Unlike Tesla’s previous cars, the challenges are not in its production (who can forget the production hell of the Model 3). Instead, it faces a major regulatory hurdle before it hits the road. Federal vehicle safety standards impose requirements on vehicles such as having a steering wheel and pedals. There is no evidence that Tesla has applied for an exemption, according to publicly available files with the Federal Register and the National Highway Traffic Safety Administration.

The cars will also rely on Tesla’s Full Self-Driving system to navigate public roads and transport passengers safely to their destinations. Despite FSD’s development and a limited test of a driverless robotaxi in Austin, Tesla has yet to show that its software can reliably work at scale.

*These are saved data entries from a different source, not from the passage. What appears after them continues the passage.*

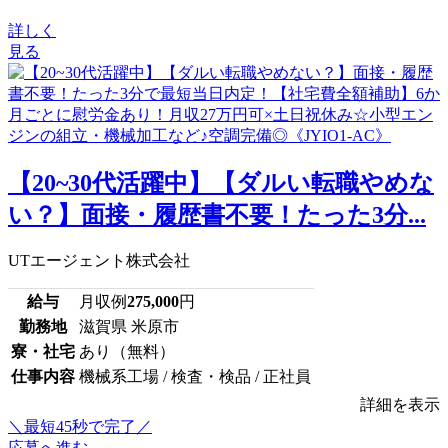
詳しく
見る
【20~30代活躍中】【ダルい転職やめな
い？】面接・履歴書不要！たった3分...
UTエージェント株式会社
給与
月収例
275,000
円
勤務地
滋賀県 米原市
寮・社宅
あり（無料）
仕事内容
機械系工場 / 検査・検品 / 正社員
詳細を表示
＼最短45秒で完了／
応募へ進む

And that piece requires more than technical skill. Robotaxi jobs are also tricky. And in states like California, they also require permits to use and charge for rides in driverless cars.

Zoox, the autonomous vehicle company owned by Jeff Bezos’ Amazon, may eventually pave the way for Tesla and its Cybercab. Zoox received an exemption from the National Highway Traffic Safety Administration that allows the company to demonstrate the custom-built roboaxis, which has no pedals or steering wheel, on public roads. Zoox is now conducting a public process to have that exemption extended to commercial activities.

Musk tried to sell shareholders on why the risk was worth it during the company’s earnings call in January.

“Most of the miles traveled will be self-managing in the future,” Musk said at the time, later noting that the Cybercab has been significantly improved with a lower cost per mile and a higher duty cycle. “I would say probably less than this, I’m just guessing, but probably less than 5% of the miles driven will be self-driving in the future, maybe 1% less.”